日本地球惑星科学連合2016年大会

講演情報

口頭発表

セッション記号 H (地球人間圏科学) » H-TT 計測技術・研究手法

[H-TT23] 環境リモートセンシング

2016年5月23日(月) 15:30 〜 17:00 202 (2F)

コンビーナ:*石内 鉄平(明石工業高等専門学校)、島崎 彦人(独立行政法人国立高等専門学校機構 木更津工業高等専門学校)、近藤 昭彦(千葉大学環境リモートセンシング研究センター)、作野 裕司(広島大学大学院工学研究院)、長谷川 均(国士舘大学文学部地理学教室)、桑原 祐史(茨城大学 広域水圏環境科学教育研究センター)、座長:島崎 彦人(独立行政法人国立高等専門学校機構 木更津工業高等専門学校)

16:30 〜 16:45

[HTT23-11] リモートセンシングによるバングラデシュの稲作面積の推定

*鈴木 元太1古田 英輝1山崎 正人1寺岡 知美1大上 迪士1藤原 啓数1成瀬 延康1,2高橋 幸弘1,3 (1.北海道大学グローバルサイエンスキャンパス、2.北海道大学高等教育推進機構、3.北海道大学大学院理学研究院)

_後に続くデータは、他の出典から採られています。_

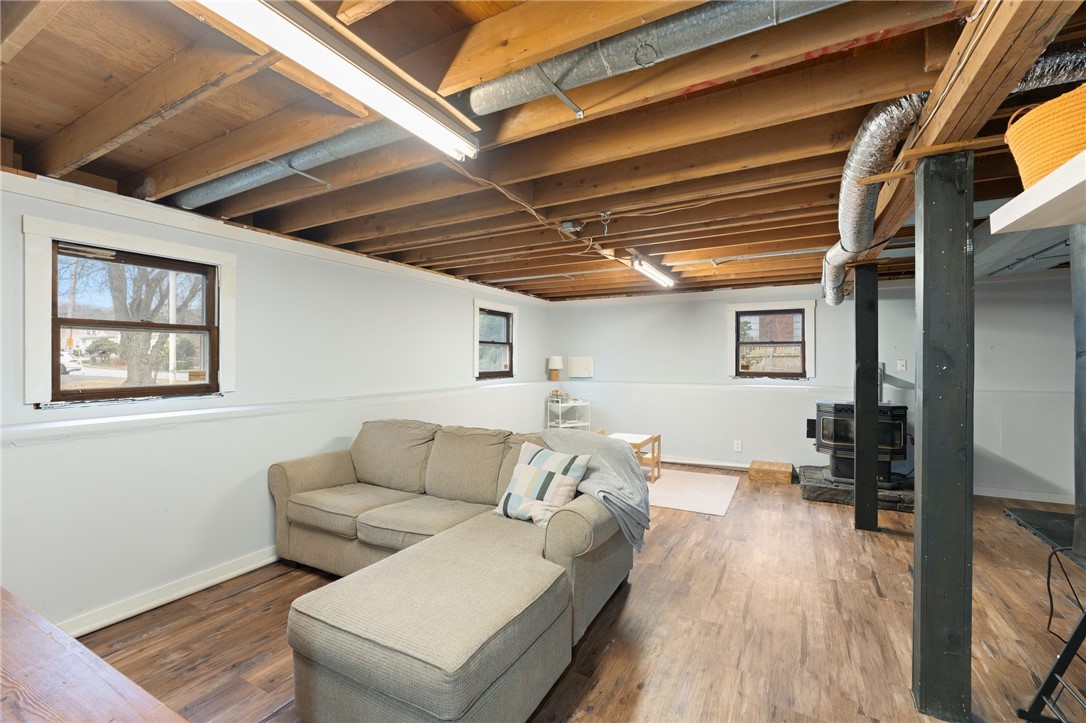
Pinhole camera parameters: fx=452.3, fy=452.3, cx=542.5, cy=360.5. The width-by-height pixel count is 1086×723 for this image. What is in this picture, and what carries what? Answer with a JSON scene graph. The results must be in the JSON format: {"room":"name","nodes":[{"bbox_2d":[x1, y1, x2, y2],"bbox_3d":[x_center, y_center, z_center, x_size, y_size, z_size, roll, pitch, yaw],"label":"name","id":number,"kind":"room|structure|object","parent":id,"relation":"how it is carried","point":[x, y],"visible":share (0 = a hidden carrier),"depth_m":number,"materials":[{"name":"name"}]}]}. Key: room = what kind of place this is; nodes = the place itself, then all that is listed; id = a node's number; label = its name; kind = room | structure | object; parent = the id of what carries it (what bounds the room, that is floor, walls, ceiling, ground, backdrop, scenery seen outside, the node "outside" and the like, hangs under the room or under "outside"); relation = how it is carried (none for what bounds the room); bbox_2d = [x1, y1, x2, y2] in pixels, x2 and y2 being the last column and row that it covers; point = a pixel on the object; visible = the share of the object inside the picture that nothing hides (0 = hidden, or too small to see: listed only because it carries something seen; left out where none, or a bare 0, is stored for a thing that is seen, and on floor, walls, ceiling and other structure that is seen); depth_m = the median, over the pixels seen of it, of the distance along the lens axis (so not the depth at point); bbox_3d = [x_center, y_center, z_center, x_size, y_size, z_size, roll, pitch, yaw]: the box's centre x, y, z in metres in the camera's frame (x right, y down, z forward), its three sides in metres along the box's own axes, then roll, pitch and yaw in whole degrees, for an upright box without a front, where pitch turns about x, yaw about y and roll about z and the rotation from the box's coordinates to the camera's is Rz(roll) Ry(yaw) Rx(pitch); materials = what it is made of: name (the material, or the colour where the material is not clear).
{"room":"basement","nodes":[
{"label":"basement","id":0,"kind":"room"},
{"bbox_2d":[0,164,554,635],"bbox_3d":[-1.640,0.211,3.663,0.171,2.335,7.331,0,0,29],"label":"left wall","id":1,"kind":"structure","parent":0,"point":[262,517],"depth_m":2.82,"materials":[{"name":"white paint"}]},
{"bbox_2d":[21,213,236,407],"bbox_3d":[-2.294,-0.217,2.600,0.153,0.902,0.934,0,0,29],"label":"window","id":2,"kind":"structure","parent":1,"relation":"in","point":[162,245],"depth_m":2.50,"materials":[{"name":"clear glass"}]},
{"bbox_2d":[58,547,282,637],"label":"baseboard","id":3,"kind":"structure","parent":1,"relation":"attached to","point":[262,561],"depth_m":2.55,"materials":[{"name":"white paint"}]},
{"bbox_2d":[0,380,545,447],"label":"ledge","id":4,"kind":"object","parent":1,"relation":"attached to","point":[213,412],"visible":0.94,"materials":[{"name":"white paint"}]},
{"bbox_2d":[472,298,517,380],"bbox_3d":[-0.630,-0.223,5.561,0.162,0.937,0.975,0,0,29],"label":"window","id":5,"kind":"structure","parent":1,"relation":"in","point":[477,304],"depth_m":5.64,"materials":[{"name":"clear glass"}]},
{"bbox_2d":[0,0,1085,301],"bbox_3d":[1.216,-0.981,2.855,6.262,0.144,7.802,0,0,29],"label":"ceiling","id":6,"kind":"structure","parent":0,"point":[13,125],"depth_m":1.84,"materials":[{"name":"brown wood"}]},
{"bbox_2d":[176,118,415,209],"bbox_3d":[-1.182,-0.920,2.161,1.872,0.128,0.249,0,0,29],"label":"duct pipe","id":7,"kind":"object","parent":6,"relation":"attached to","point":[249,180],"visible":0.63,"depth_m":2.05,"materials":[{"name":"silver metal"}]},
{"bbox_2d":[192,0,477,157],"bbox_3d":[-0.630,-0.855,1.213,0.134,0.092,1.315,0,0,29],"label":"fluorescent light","id":8,"kind":"object","parent":6,"relation":"attached to","point":[353,91],"visible":0.99,"depth_m":1.27,"materials":[{"name":"white plastic"}]},
{"bbox_2d":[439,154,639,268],"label":"electrical cable","id":9,"kind":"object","parent":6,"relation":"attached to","point":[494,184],"visible":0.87,"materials":[{"name":"beige plastic"}]},
{"bbox_2d":[560,219,582,234],"bbox_3d":[0.197,-0.898,3.034,0.136,0.061,0.120,0,0,29],"label":"junction box","id":10,"kind":"object","parent":6,"relation":"attached to","point":[568,226],"visible":0.98,"depth_m":3.00,"materials":[{"name":"grey metal"}]},
{"bbox_2d":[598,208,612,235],"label":"ceiling hook","id":11,"kind":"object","parent":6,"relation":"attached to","point":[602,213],"visible":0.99,"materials":[{"name":"silver metal"}]},
{"bbox_2d":[630,254,675,286],"bbox_3d":[1.079,-0.874,4.409,0.115,0.096,1.151,0,0,29],"label":"fluorescent light","id":12,"kind":"object","parent":6,"relation":"attached to","point":[659,277],"visible":0.98,"depth_m":4.26,"materials":[{"name":"white plastic"}]},
{"bbox_2d":[465,0,847,117],"bbox_3d":[0.488,-0.964,1.298,1.721,0.134,0.342,0,0,29],"label":"air duct","id":13,"kind":"object","parent":6,"relation":"attached to","point":[489,100],"visible":0.95,"depth_m":1.35,"materials":[{"name":"silver metal"}]},
{"bbox_2d":[823,92,924,303],"bbox_3d":[1.904,-0.818,2.811,0.442,0.286,3.140,0,0,29],"label":"flexible duct","id":14,"kind":"object","parent":6,"relation":"hanging from","point":[857,201],"visible":0.74,"depth_m":1.96,"materials":[{"name":"silver metal"}]},
{"bbox_2d":[845,0,1081,259],"bbox_3d":[1.831,-0.871,2.369,0.206,0.170,5.712,0,0,29],"label":"ceiling beam","id":15,"kind":"structure","parent":6,"relation":"attached to","point":[936,100],"depth_m":1.31,"materials":[{"name":"brown wood"}]},
{"bbox_2d":[1010,42,1085,93],"bbox_3d":[1.825,-0.919,1.288,0.974,0.167,0.538,0,0,29],"label":"flexible duct","id":16,"kind":"object","parent":6,"relation":"attached to","point":[1053,62],"visible":0.53,"depth_m":1.39,"materials":[{"name":"silver metal"}]},
{"bbox_2d":[547,356,561,381],"bbox_3d":[0.175,0.108,6.581,0.200,0.353,0.198,0,0,29],"label":"table lamp","id":17,"kind":"object","parent":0,"point":[555,359],"visible":1,"depth_m":6.51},
{"bbox_2d":[76,467,1085,722],"bbox_3d":[1.260,1.431,2.168,6.351,0.104,7.854,0,0,29],"label":"floor","id":18,"kind":"structure","parent":0,"point":[236,597],"depth_m":2.32,"materials":[{"name":"brown wood"}]},
{"bbox_2d":[0,585,187,722],"bbox_3d":[-1.351,1.025,0.697,1.927,0.739,0.896,0,0,29],"label":"wooden table","id":19,"kind":"object","parent":18,"relation":"on","point":[32,622],"visible":1,"depth_m":0.95,"materials":[{"name":"brown wood"}]},
{"bbox_2d":[266,417,640,722],"bbox_3d":[-0.747,0.923,2.662,2.535,0.893,2.053,0,0,29],"label":"sectional sofa","id":20,"kind":"object","parent":18,"relation":"on","point":[315,475],"visible":0.97,"depth_m":1.99,"materials":[{"name":"beige fabric"}]},
{"bbox_2d":[493,441,591,527],"bbox_3d":[-0.022,0.695,2.578,0.512,0.373,0.252,0,0,29],"label":"throw pillow","id":21,"kind":"object","parent":20,"relation":"on","point":[517,498],"visible":0.9,"depth_m":2.50,"materials":[{"name":"white fabric"}]},
{"bbox_2d":[543,427,652,550],"bbox_3d":[0.293,0.731,2.749,0.786,0.558,0.494,0,0,29],"label":"throw blanket","id":22,"kind":"object","parent":20,"relation":"on","point":[642,483],"visible":0.7,"depth_m":2.62,"materials":[{"name":"grey fabric"}]},
{"bbox_2d":[546,396,590,430],"bbox_3d":[0.350,0.944,6.473,0.454,0.791,0.514,0,0,29],"label":"white shelf","id":23,"kind":"object","parent":18,"relation":"on","point":[560,420],"visible":0.59,"depth_m":6.41,"materials":[{"name":"white"}]},
{"bbox_2d":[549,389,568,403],"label":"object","id":24,"kind":"object","parent":23,"relation":"on","point":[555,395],"visible":0.9,"depth_m":6.45,"materials":[{"name":"plant"}]},
{"bbox_2d":[597,430,661,482],"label":"table","id":25,"kind":"object","parent":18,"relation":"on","point":[653,452],"visible":0.46,"depth_m":5.10,"materials":[{"name":"brown wood"}]},
{"bbox_2d":[647,468,739,516],"bbox_3d":[1.270,1.358,4.901,1.470,0.010,1.379,0,0,29],"label":"rug","id":26,"kind":"object","parent":18,"relation":"on","point":[666,483],"visible":0.77,"depth_m":4.67,"materials":[{"name":"carpet"}]},
{"bbox_2d":[748,459,793,485],"bbox_3d":[2.618,1.279,5.215,0.423,0.158,0.436,0,0,29],"label":"wooden box","id":27,"kind":"object","parent":18,"relation":"on","point":[761,462],"visible":0.99,"depth_m":5.07,"materials":[{"name":"brown wood"}]},
{"bbox_2d":[799,466,915,510],"bbox_3d":[3.324,1.293,4.620,1.324,0.144,1.002,0,0,29],"label":"stone hearth","id":28,"kind":"object","parent":18,"relation":"on","point":[825,492],"visible":0.49,"depth_m":4.39,"materials":[{"name":"stone"}]},
{"bbox_2d":[814,399,909,485],"bbox_3d":[3.281,0.803,4.699,0.816,0.884,0.635,0,0,29],"label":"wood stove","id":29,"kind":"object","parent":28,"relation":"on","point":[902,416],"visible":0.69,"depth_m":4.51,"materials":[{"name":"black"}]},
{"bbox_2d":[853,265,880,531],"bbox_3d":[2.638,0.314,3.694,0.184,2.166,0.180,0,0,29],"label":"wooden post","id":30,"kind":"object","parent":18,"relation":"on","point":[857,401],"visible":0.99,"depth_m":3.63,"materials":[{"name":"black wood"}]},
{"bbox_2d":[913,151,973,719],"bbox_3d":[1.551,0.308,1.758,0.191,2.169,0.193,0,0,29],"label":"wooden post","id":31,"kind":"object","parent":18,"relation":"on","point":[925,433],"visible":0.99,"depth_m":1.69,"materials":[{"name":"wood"}]},
{"bbox_2d":[1004,502,1085,722],"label":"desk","id":32,"kind":"object","parent":18,"relation":"on","point":[1070,643],"visible":1,"depth_m":1.73,"materials":[{"name":"black metal"}]},
{"bbox_2d":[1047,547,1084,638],"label":"power cord","id":33,"kind":"object","parent":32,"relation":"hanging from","point":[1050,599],"visible":0.93,"depth_m":2.20,"materials":[{"name":"black plastic"}]},
{"bbox_2d":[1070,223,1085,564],"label":"wooden post","id":34,"kind":"object","parent":18,"relation":"on","point":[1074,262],"visible":0.99,"depth_m":1.84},
{"bbox_2d":[989,149,1085,233],"bbox_3d":[1.395,-0.418,0.797,0.572,0.059,1.164,0,0,29],"label":"white shelf","id":35,"kind":"object","parent":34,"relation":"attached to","point":[1031,226],"visible":0.99,"depth_m":1.18,"materials":[{"name":"white wood"}]},
{"bbox_2d":[1006,83,1085,189],"bbox_3d":[1.420,-0.550,1.142,0.360,0.225,0.361,0,0,29],"label":"yellow basket","id":36,"kind":"object","parent":35,"relation":"on","point":[1063,152],"visible":0.82,"depth_m":1.12,"materials":[{"name":"fabric"}]},
{"bbox_2d":[547,274,1084,503],"bbox_3d":[3.005,0.207,5.447,6.405,2.348,0.185,0,0,29],"label":"back wall","id":37,"kind":"structure","parent":0,"point":[832,325],"depth_m":5.36,"materials":[{"name":"paint"}]},
{"bbox_2d":[567,356,593,377],"bbox_3d":[0.549,0.096,6.582,0.409,0.306,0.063,0,0,29],"label":"electrical panel","id":38,"kind":"object","parent":37,"relation":"attached to","point":[583,365],"visible":0.99,"depth_m":6.56,"materials":[{"name":"white"}]},
{"bbox_2d":[659,455,754,470],"bbox_3d":[1.801,1.311,5.965,2.478,0.091,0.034,0,0,29],"label":"baseboard","id":39,"kind":"structure","parent":37,"relation":"attached to","point":[723,464],"depth_m":5.80,"materials":[{"name":"white wood"}]},
{"bbox_2d":[733,440,742,451],"bbox_3d":[2.419,1.056,5.614,0.076,0.127,0.016,0,0,29],"label":"wall socket","id":40,"kind":"object","parent":37,"relation":"attached to","point":[738,445],"visible":0.98,"depth_m":5.61,"materials":[{"name":"white plastic"}]},
{"bbox_2d":[727,299,815,378],"bbox_3d":[2.768,-0.227,5.521,0.960,0.928,0.153,0,0,29],"label":"window","id":41,"kind":"structure","parent":37,"relation":"in","point":[751,306],"depth_m":5.51,"materials":[{"name":"clear glass"}]},
{"bbox_2d":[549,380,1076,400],"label":"ledge","id":42,"kind":"object","parent":37,"relation":"attached to","point":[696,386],"visible":0.66,"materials":[{"name":"white paint"}]},
{"bbox_2d":[897,359,906,370],"bbox_3d":[3.925,0.045,4.944,0.070,0.120,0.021,0,0,29],"label":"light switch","id":43,"kind":"object","parent":37,"relation":"attached to","point":[902,367],"visible":0.99,"depth_m":4.94,"materials":[{"name":"white plastic"}]},
{"bbox_2d":[973,485,1074,504],"bbox_3d":[4.908,1.336,4.379,2.184,0.097,0.022,0,0,29],"label":"baseboard","id":44,"kind":"structure","parent":37,"relation":"attached to","point":[985,494],"depth_m":4.49,"materials":[{"name":"white paint"}]},
{"label":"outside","id":45,"kind":"structure","parent":0,"visible":0},
{"label":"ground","id":46,"kind":"structure","parent":45,"visible":0},
{"bbox_2d":[59,351,83,374],"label":"car","id":47,"kind":"object","parent":46,"relation":"on","point":[69,359],"visible":0.46,"materials":[{"name":"white metal"}]},
{"bbox_2d":[92,259,202,386],"bbox_3d":[-8.840,-1.596,10.194,3.728,5.126,3.920,0,0,29],"label":"tree","id":48,"kind":"object","parent":46,"relation":"on","point":[137,342],"visible":0.47,"depth_m":9.82,"materials":[{"name":"plant"}]}
]}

キーワード:リモートセンシング、稲作、NDVI、バングラデシュ

緑の革命以降、世界中で米の生産量は増加し食糧危機を救ってきた。バングラデシュでは近年も増加し続けており、国際連合食糧産業機関(FAO)の統計によると2013年時点で日本の約5倍の米の生産を誇っている。しかし生産量の増加に伴い米価が安定していないことが問題になっている。バングラデシュは米を中心とする農業が主要な産業であり、供給や価格の変動が政治問題に直結してしまうことから米価の維持が重要である。米価の維持には生産量の把握が必要であり、FAOも生産量の調査を行っているが、情報源がアンケートや各国の書籍、非公式データによるものが多く信頼性が高いデータとは言い難い。
そこで、稲作面積の計測法として効率的、継続的に計測できるリモートセンシングが注目されている。特にマイクロ波の衛星画像を利用したリモートセンシングは、時間帯や天気に関わらず観測ができるという利点がある。しかし画像データが有料であるため、途上国において継続的な観測をすることが難しく、観測ができる研究機関が限られてしまっている。
本研究では無料で手に入れることのできる可視光赤・近赤外域の衛星画像から、稲作面積を求める方法を確立することを目的とする。
まず、バングラデシュの稲の収穫期には、NDVI(Normalized difference vegetation Index)値に変化が現れると考え、確実に稲作領域と考えられる研究機関(BRRI :Bangladesh Rice Research Institute)の領域のNDVIの季節変化を求めた。その結果、雨期には雲に覆われていることが多く標本数が少なかったが、乾期にあたる11月から12月にかけて、他の時期に比べ顕著に(0.2-0.25)NDVI値が低下することが明らかとなった。本来、バングラデシュでは二期作であり、地域によって栽培される稲の品種や時期が若干異なるが、多くの地域において11月から12月にかけて収穫期を迎えることから、これがNDVI値の変化として観測されていると考えられる。このテスト地域の結果を基に、バングラデシュ全土の稲作地域を導出した。なお、稲作地域以外の耕作地を除外するため、バングラデシュに多い馬鈴薯とサトウキビの耕作地を除外するとともに、森林領域も除外した。